Aviatrix, a supplier of open source enterprise virtual private networks (VPNs) to customers including BT, Nasa and Shell, has patched a serious vulnerability in its client that could have given an attacker escalation privileges on a machine to which they already had access.

The vulnerability was uncovered by Immersive Labs researcher and content engineer Alex Seymour, after noticing that the VPN client was unusually verbose when booting on a Linux machine.

Its disclosure comes hot on the heels of government warnings about the possibility of state-sponsored threat actors targeting high-profile organisations through VPN vulnerabilities in products from the likes of Pulse Secure, Palo Alto Networks and Fortinet.

Both the US’s National Security Agency (NSA) and the UK’s National Cyber Security Centre (NCSC) issued advisories to this effect in October 2019.

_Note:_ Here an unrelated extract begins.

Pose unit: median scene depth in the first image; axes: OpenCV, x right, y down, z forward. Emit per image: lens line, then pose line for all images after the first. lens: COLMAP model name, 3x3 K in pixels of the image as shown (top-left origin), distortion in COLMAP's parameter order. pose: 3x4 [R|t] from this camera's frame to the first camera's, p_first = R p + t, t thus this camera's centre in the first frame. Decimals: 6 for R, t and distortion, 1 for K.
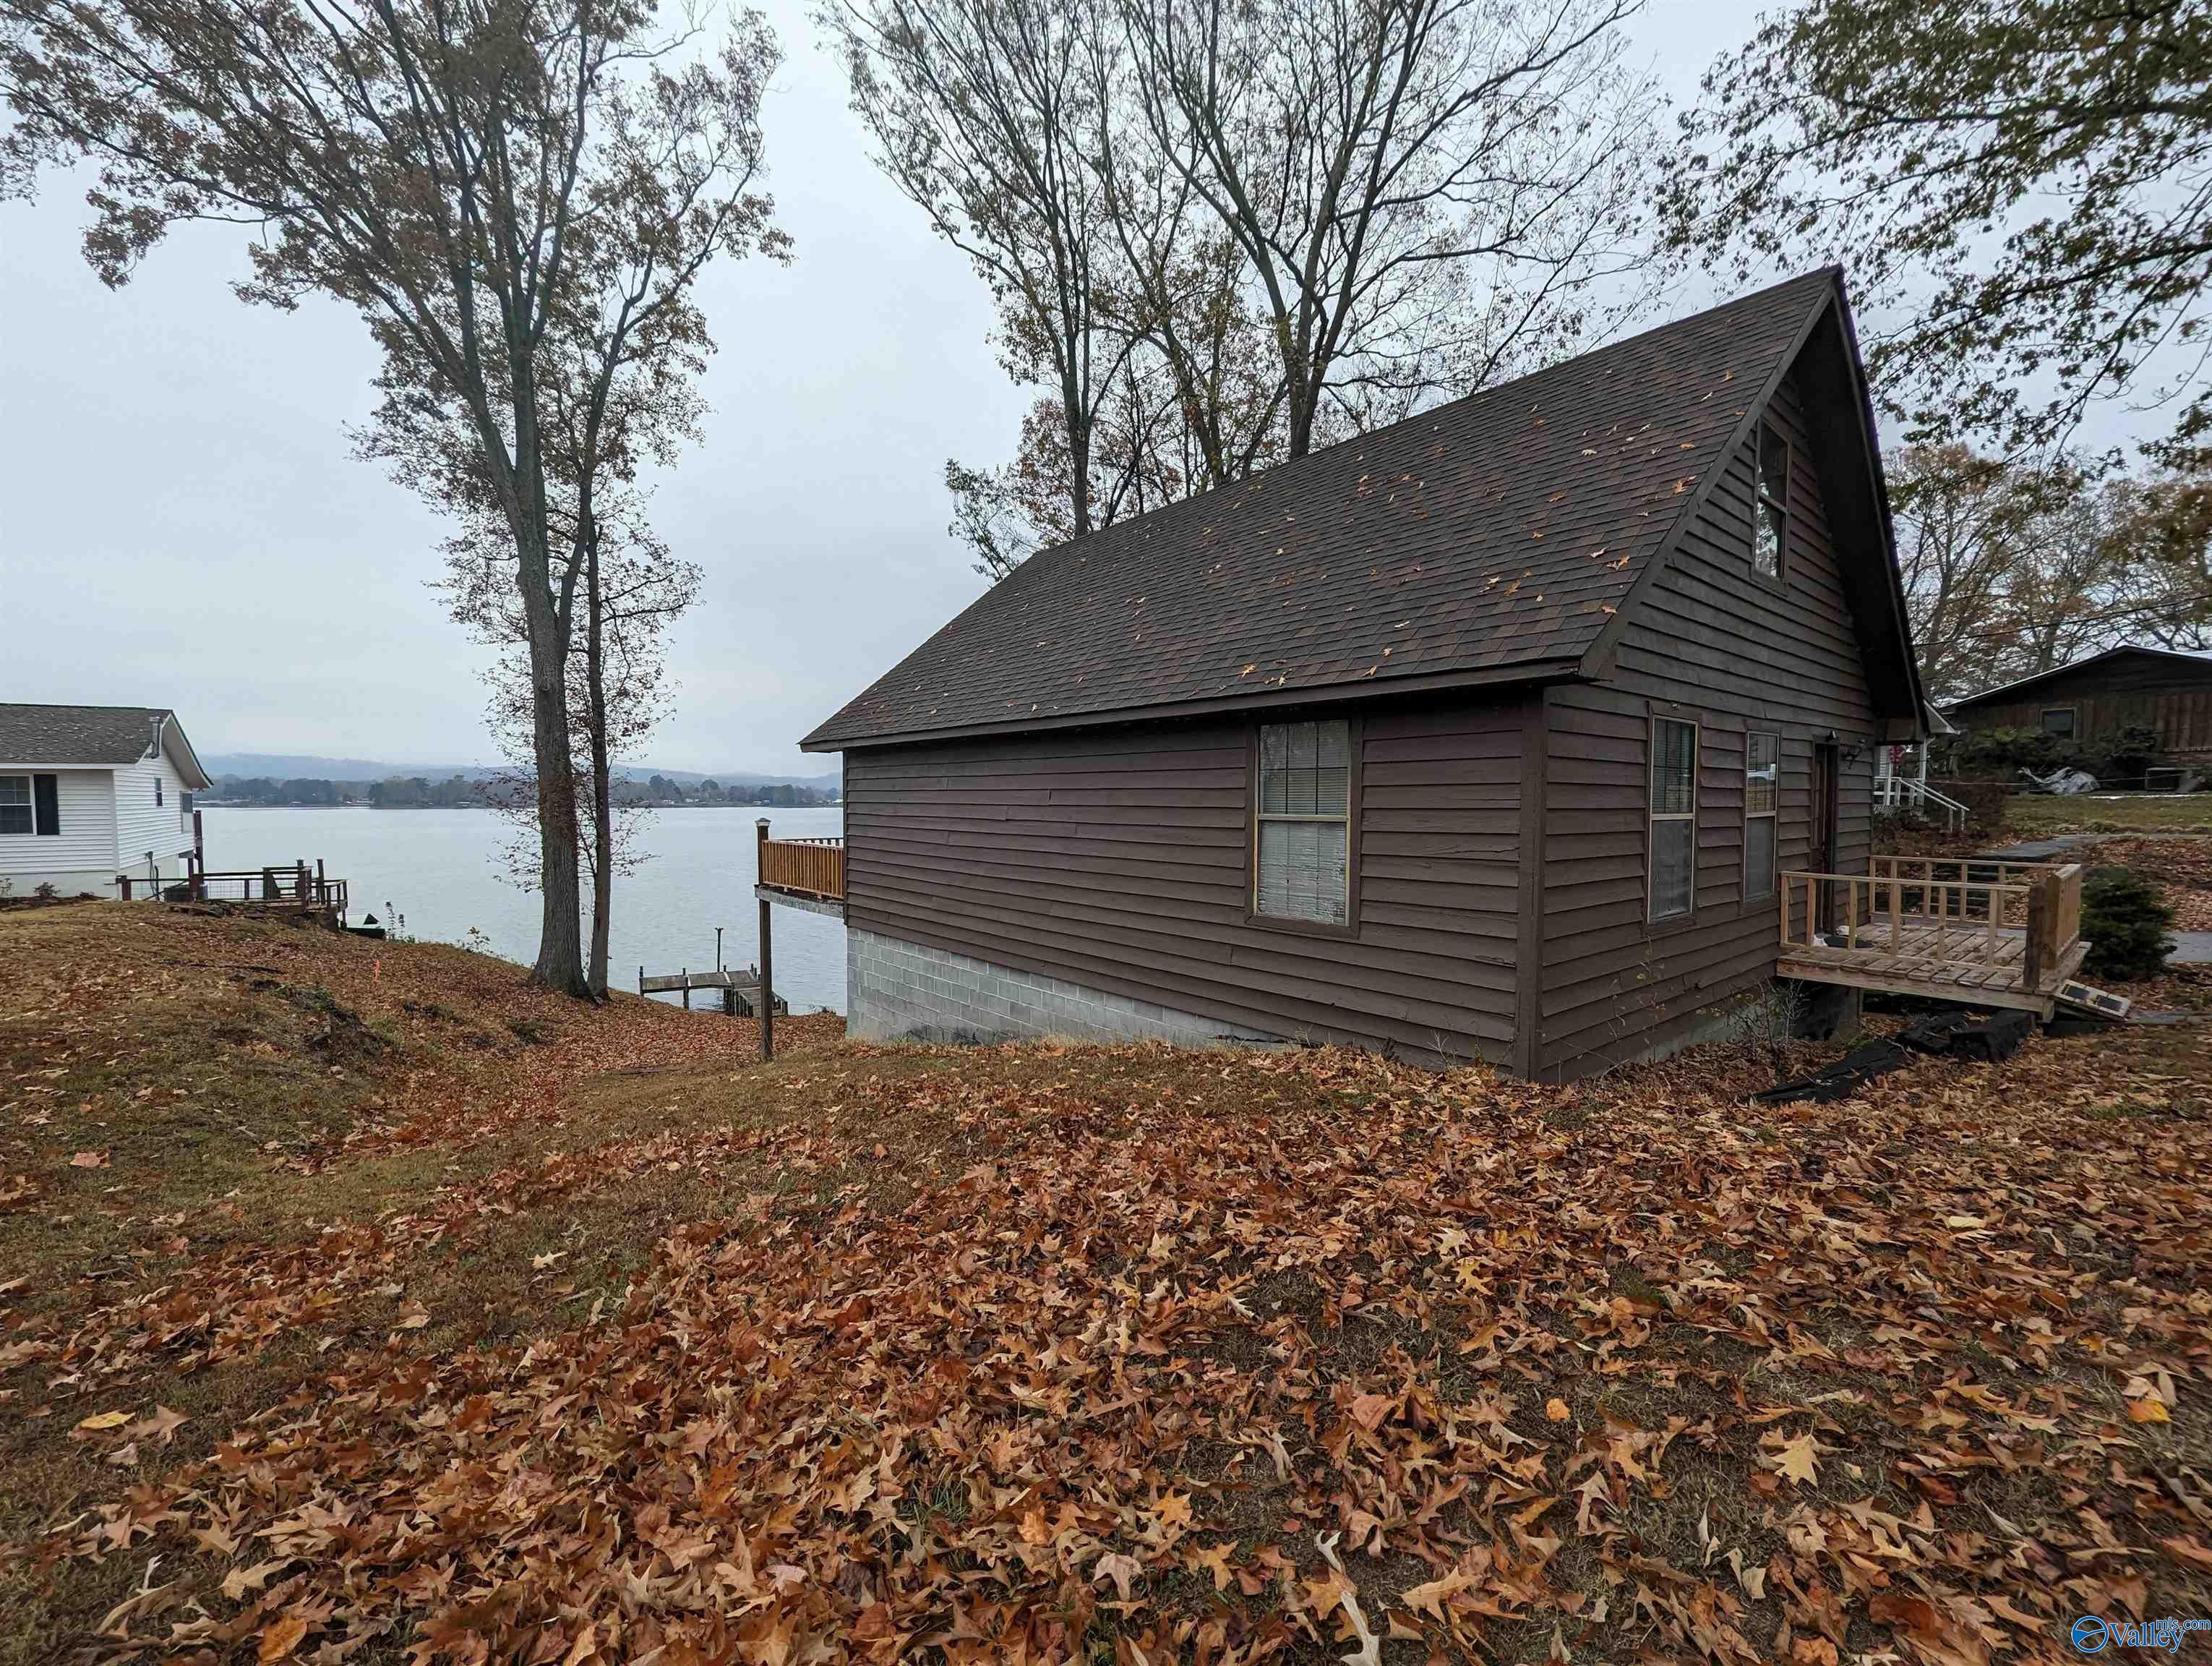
lens RADIAL K [[899.6, 0, 1110.5], [0, 899.6, 842.8], [0, 0, 1]] dist [-0.000797, 0.000623]
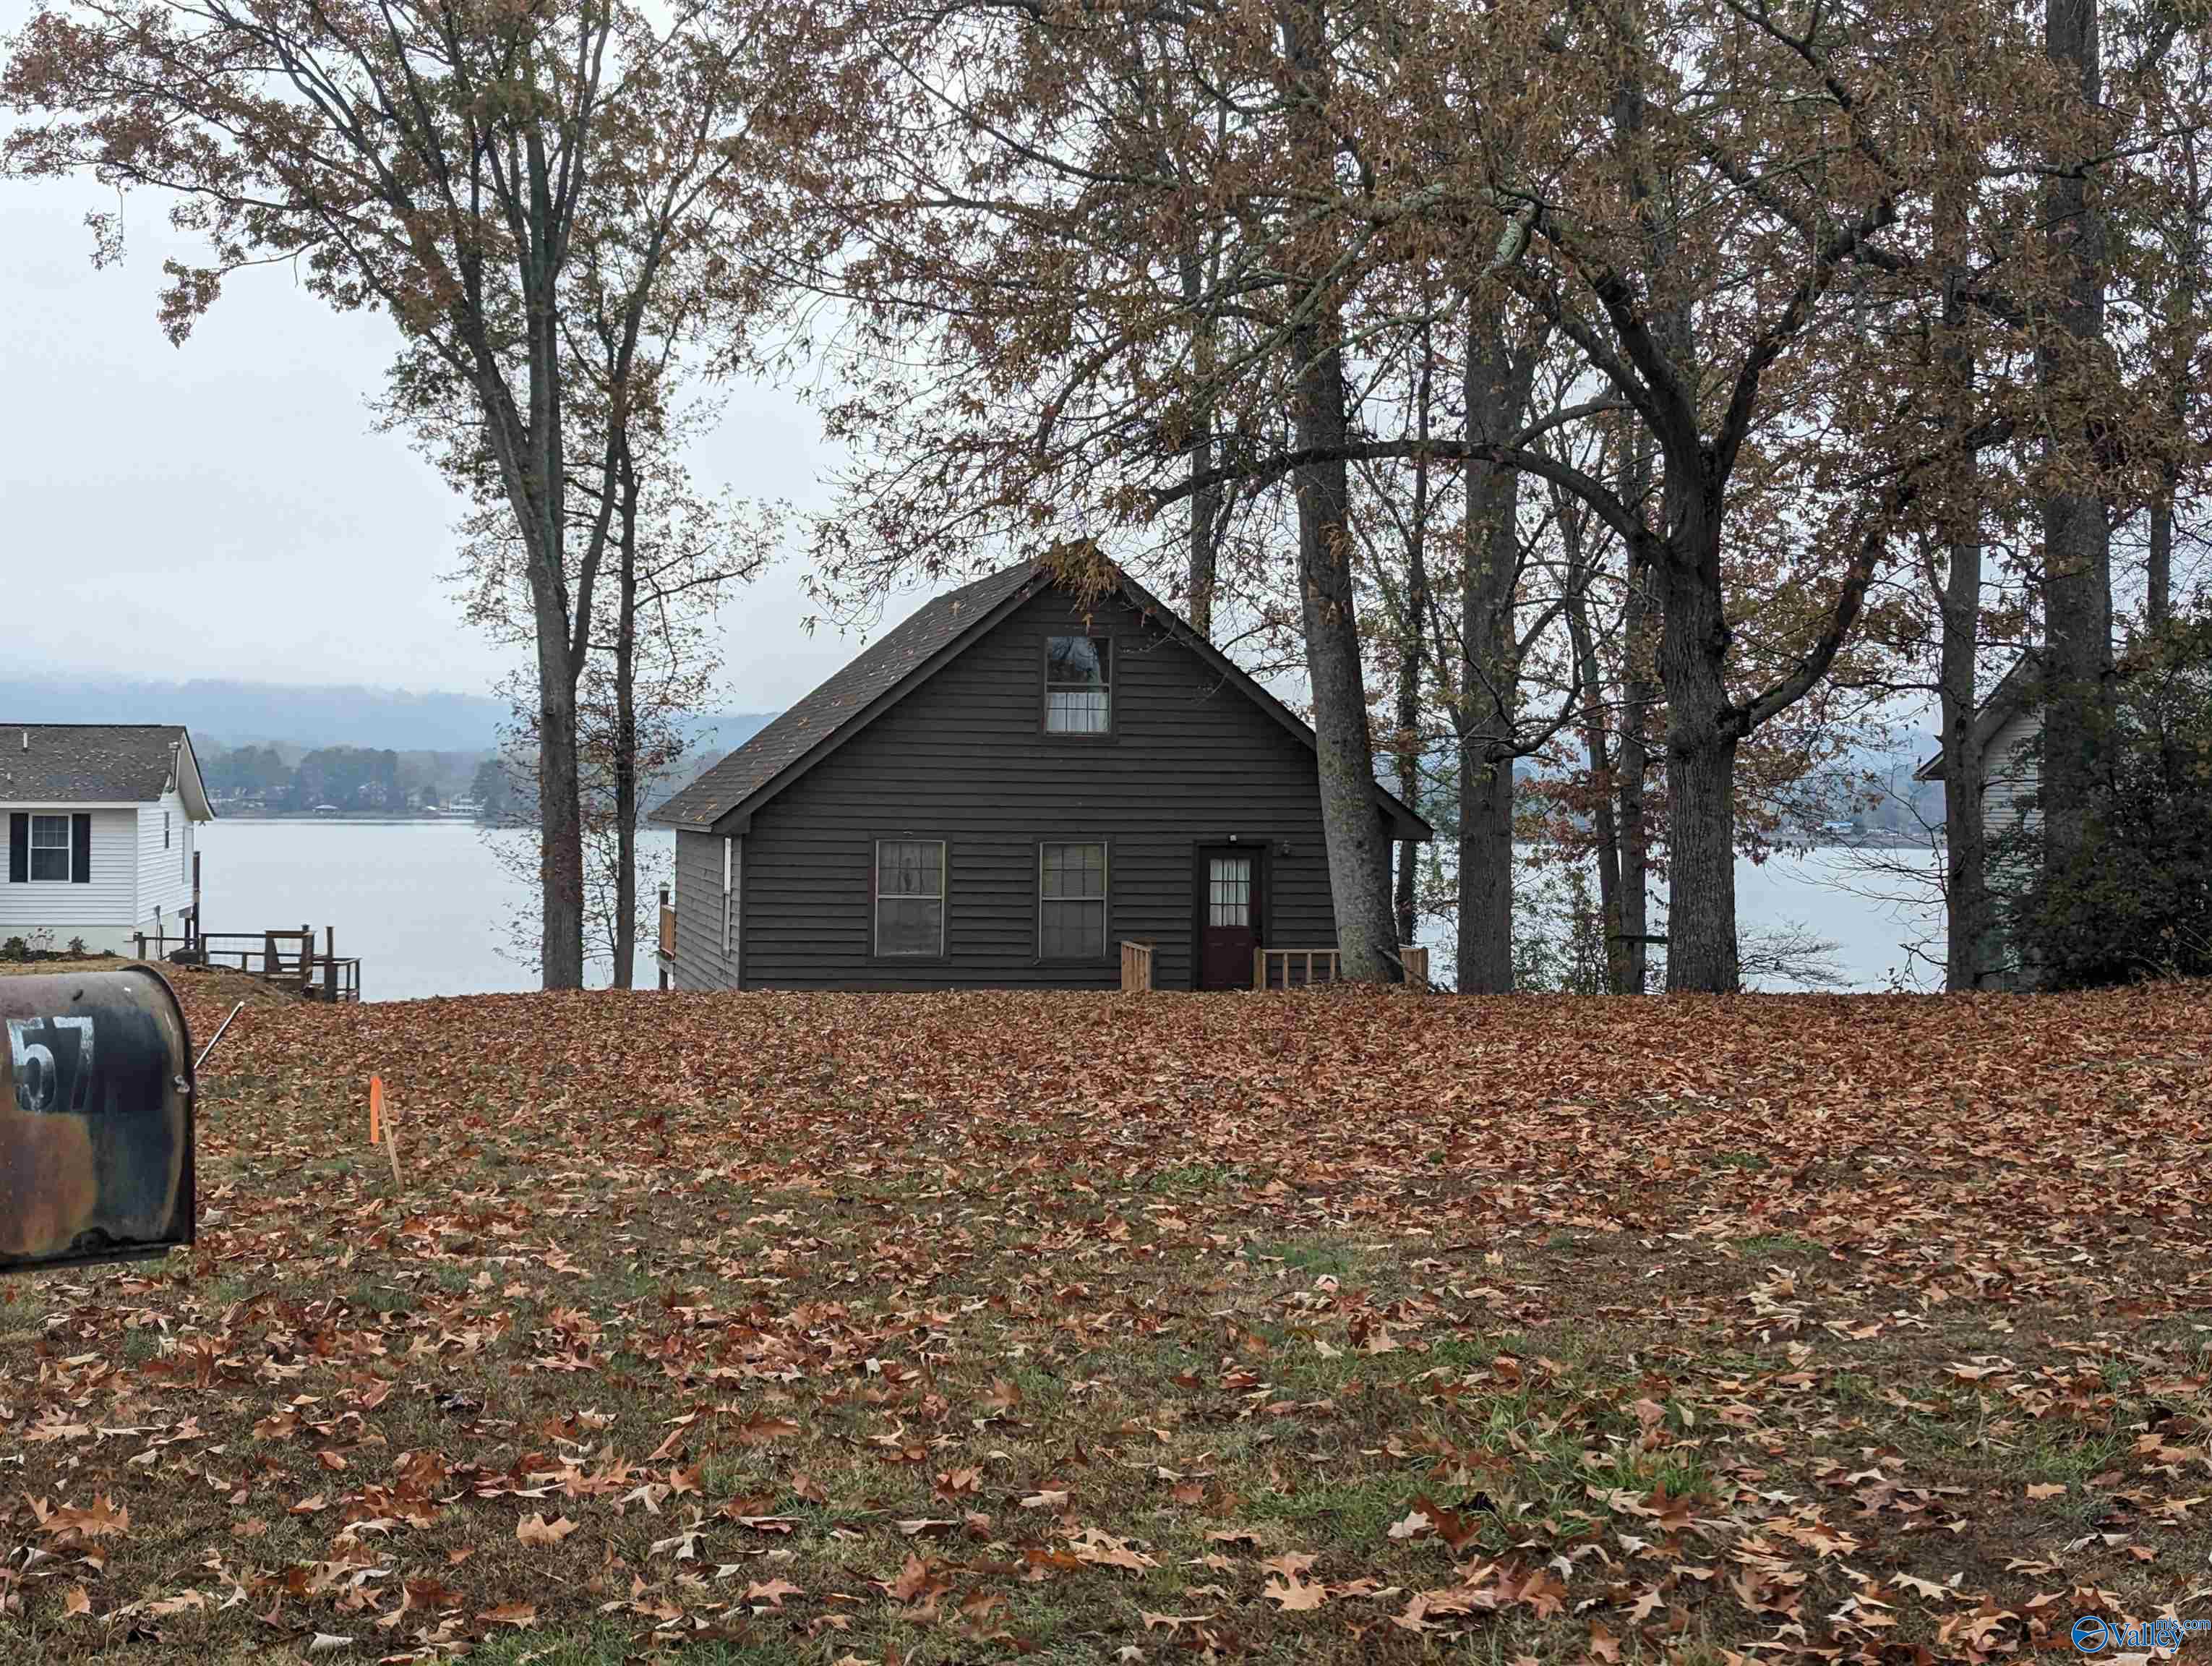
lens RADIAL K [[3084.2, 0, 1106.0], [0, 3084.2, 833.0], [0, 0, 1]] dist [0.130337, -0.028960]
pose [[0.881435, 0.017001, -0.471999, 1.044533], [-0.038089, 0.998656, -0.035159, 0.011516], [0.470766, 0.048969, 0.880898, -1.114863]]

“This underlines that often the technology protecting enterprises needs to be managed as tightly as the people using it,” said Seymour. “People tend to think of their VPN as one of the more secure elements of their security posture, so it should be a bit of a wake-up call for the industry. Users should install the new patch as soon as possible to ensure there is no exploitation in the wild.”

The loophole centres on the Linux, macOS and FreeBSD versions of the Aviatrix client which use the OpenVPN command’s -up and -down flags to execute shell scripts when a VPN connection is established and cut off.

Because of weak file permissions set on the installation directory on Linux and FreeBSD, an attacker could theoretically modify these scripts so that as the backend service executes the OpenVPN command, the script executes with elevated privileges, giving them access to files, folders and network services.

Seymour said Aviatrix had taken the disclosure seriously and worked closely with Immersive Labs throughout the remediation process. A patch was released on 4 November 2019.

Besides patching the Aviatrix product, there are a number of steps than security teams can take to shore up their VPN security, which apply equally to those who are not Aviatrix users.

The guidance, compiled by the NCSC, applies in particular to organisations that have been previously targeted by advanced persistent threat (APT) actors, or that have detected successful exploitation of their VPNs.

Organisations should check their VPN settings and configuration options for unauthorised changes, including the SSH authorised keys file, new iptables rules and commands that are set to run on connecting clients, restoring from backups of the original configuration if available.

They should then review and monitor VPN and network traffic logs, as well as checking the services users connect to via the VPN, hunting in particular for connections from uncommon IP addresses – especially ones with successful logins or large data lengths returned, and identifying replay attempts using old, out-of-date credentials.

Other prudent steps include wiping the endpoint device according to the manufacturer’s guidance, enabling two-factor authentication for users of the VPN to shield against password replay attacks, and reducing the exposed threat surface by disabling unneeded or unused functionality and ports on the VPN.